Sesame has small nutritious seeds, is a very important oil crop, and is valued for its high quality oils (44% to 52%). However, despite its high value and potential, sesame has received less development attention with its Production characterized by low yields and low productivity. This is as a result of the impact of frequent extreme weather events (droughts, unpredictable seasons, or too much rainfall). Use of traditional varieties and management practices, Poor pests and diseases control practices, declining soil fertility, Pre and post-harvest losses are other factors affecting the crops productivity.
In Uganda, about 250,000 smallholder farmers are engaged in sesame production with about 101,000 Mt from an area of 176,000 ha. The biggest percentage of this production, 93.7% is realized from northern Uganda.
It is therefore against such background that crop scientists led by the Africa Innovations Institute (AfrII) formed an alliance to introduce the Sesame Project dubbed -Stabilizing Sesame Yields and Production in the Lango Region- Northern Uganda, that aims at improving livelihoods of the Simsim (Sesame) farmers.
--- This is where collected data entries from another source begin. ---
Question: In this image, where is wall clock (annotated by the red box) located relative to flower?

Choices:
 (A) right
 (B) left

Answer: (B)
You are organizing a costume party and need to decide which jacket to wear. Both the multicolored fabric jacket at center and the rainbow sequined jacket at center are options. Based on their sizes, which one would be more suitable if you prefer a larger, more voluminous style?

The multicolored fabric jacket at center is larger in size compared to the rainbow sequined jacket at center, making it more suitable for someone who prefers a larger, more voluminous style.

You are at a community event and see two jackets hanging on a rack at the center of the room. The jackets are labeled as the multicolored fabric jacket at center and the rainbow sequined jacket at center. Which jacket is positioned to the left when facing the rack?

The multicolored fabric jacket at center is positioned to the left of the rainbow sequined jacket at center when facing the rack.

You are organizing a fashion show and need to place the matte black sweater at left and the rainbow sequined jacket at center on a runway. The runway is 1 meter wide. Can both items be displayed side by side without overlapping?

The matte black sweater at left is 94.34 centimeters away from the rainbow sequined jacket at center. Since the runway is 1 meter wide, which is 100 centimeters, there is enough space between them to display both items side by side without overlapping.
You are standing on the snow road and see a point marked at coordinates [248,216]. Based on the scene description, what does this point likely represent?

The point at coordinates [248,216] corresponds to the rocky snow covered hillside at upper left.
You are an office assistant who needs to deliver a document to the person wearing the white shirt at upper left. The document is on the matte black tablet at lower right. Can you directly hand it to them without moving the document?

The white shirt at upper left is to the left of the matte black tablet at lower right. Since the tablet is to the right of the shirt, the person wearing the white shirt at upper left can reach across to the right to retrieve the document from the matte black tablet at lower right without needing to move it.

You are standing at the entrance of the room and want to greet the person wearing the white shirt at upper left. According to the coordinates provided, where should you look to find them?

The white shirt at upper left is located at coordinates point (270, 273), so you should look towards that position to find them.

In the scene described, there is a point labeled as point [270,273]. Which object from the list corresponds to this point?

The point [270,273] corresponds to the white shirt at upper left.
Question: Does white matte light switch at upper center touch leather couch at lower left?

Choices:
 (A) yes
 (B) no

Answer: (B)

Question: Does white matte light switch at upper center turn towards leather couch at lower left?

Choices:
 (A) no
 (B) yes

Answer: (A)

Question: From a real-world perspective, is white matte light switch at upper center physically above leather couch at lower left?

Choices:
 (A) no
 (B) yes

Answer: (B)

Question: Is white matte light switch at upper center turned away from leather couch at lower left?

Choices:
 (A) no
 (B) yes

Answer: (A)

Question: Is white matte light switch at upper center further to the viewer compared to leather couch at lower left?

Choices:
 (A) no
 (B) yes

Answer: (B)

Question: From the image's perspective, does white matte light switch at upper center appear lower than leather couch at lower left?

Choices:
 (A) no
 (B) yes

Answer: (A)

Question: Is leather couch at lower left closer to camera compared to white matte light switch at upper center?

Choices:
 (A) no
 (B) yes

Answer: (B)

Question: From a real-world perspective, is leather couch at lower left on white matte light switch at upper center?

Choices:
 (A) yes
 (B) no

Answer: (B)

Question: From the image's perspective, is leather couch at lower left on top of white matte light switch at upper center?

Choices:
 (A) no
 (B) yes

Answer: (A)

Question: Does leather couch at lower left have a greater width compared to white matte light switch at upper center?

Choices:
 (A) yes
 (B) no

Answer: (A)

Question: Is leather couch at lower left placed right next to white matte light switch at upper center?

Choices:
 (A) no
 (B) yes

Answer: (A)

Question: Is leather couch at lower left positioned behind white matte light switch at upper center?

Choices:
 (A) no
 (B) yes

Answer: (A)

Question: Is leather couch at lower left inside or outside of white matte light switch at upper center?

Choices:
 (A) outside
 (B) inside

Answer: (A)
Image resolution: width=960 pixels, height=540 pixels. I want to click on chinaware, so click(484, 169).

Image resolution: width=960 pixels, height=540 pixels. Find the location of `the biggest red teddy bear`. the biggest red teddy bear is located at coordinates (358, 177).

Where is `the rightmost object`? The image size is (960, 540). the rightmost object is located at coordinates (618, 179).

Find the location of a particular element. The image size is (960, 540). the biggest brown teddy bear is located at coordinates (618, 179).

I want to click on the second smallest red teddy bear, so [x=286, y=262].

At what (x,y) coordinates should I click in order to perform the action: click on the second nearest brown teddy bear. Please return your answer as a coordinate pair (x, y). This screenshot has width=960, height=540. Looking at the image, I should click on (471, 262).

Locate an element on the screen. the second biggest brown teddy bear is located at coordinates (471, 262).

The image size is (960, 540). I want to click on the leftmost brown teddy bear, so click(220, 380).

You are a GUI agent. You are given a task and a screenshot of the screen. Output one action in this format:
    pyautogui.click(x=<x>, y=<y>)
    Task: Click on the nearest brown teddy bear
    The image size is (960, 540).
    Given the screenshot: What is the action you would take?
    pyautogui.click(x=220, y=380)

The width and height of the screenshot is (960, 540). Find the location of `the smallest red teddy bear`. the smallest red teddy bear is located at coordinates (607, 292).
Through this research focused project, drought tolerant sesame varieties have been evaluated and released and also innovations in gall midge and webworm control have been effected. The released clean materials are taken to farmer’s fields for comparison with the farmer seed/local variety.
“When you compare, Yield, from the released varieties outstands that from the local farmers’ variety. The local variety also succumbs very much to webworm which is why our research on the Sesame crop is very important because the improved varieties are tolerant to drought and also resistant to pest and diseases” says the Sesame Project Coordinator, Mr. Francis Alacho from the Africa Innovations Institute (AfrII).
Experimental trials have been conducted and released varieties of Simsim2 and 3 (Sesim 2 and 3) distributed to farmers to give them chance to select among the released varieties which is most suitable for them. They are then to compare the performance and make a selection that they will adopt basing on the crop yield and resistance to pests and diseases.
“We have extended our research on the Simsim (Sesame) crop to the farmers so that they can own it for their benefit. When they are part of the whole process, they get to appreciate and embrace new technologies and innovations for better farming. They will also closely monitor the performance of the crop when on the field and see what it in turn gives them, when they harvest” adds Mr. Alacho
8 host farmers for the experiments that were conducted mid 2016 last year, were selected from the different parts of Otuke, Lira and Amolatar Districts, the Project operation areas.
On the different trial plots, some were treated with fungicides (spray) while the fertilizer trials were for evaluating different fertilizer rates to establish which rates/ combination of fertilizer gives better /high yields (these different fertilizers are used at different combinations).
The Sesame project is a consortium comprising of the National Semi Arid Resources Research Institute (NaSARRI), Uganda Oilseeds Producers and Processors Association (UOSPPA), FICA Seeds Ltd and Africa Innovations Institute (AfrII) as the lead implementer.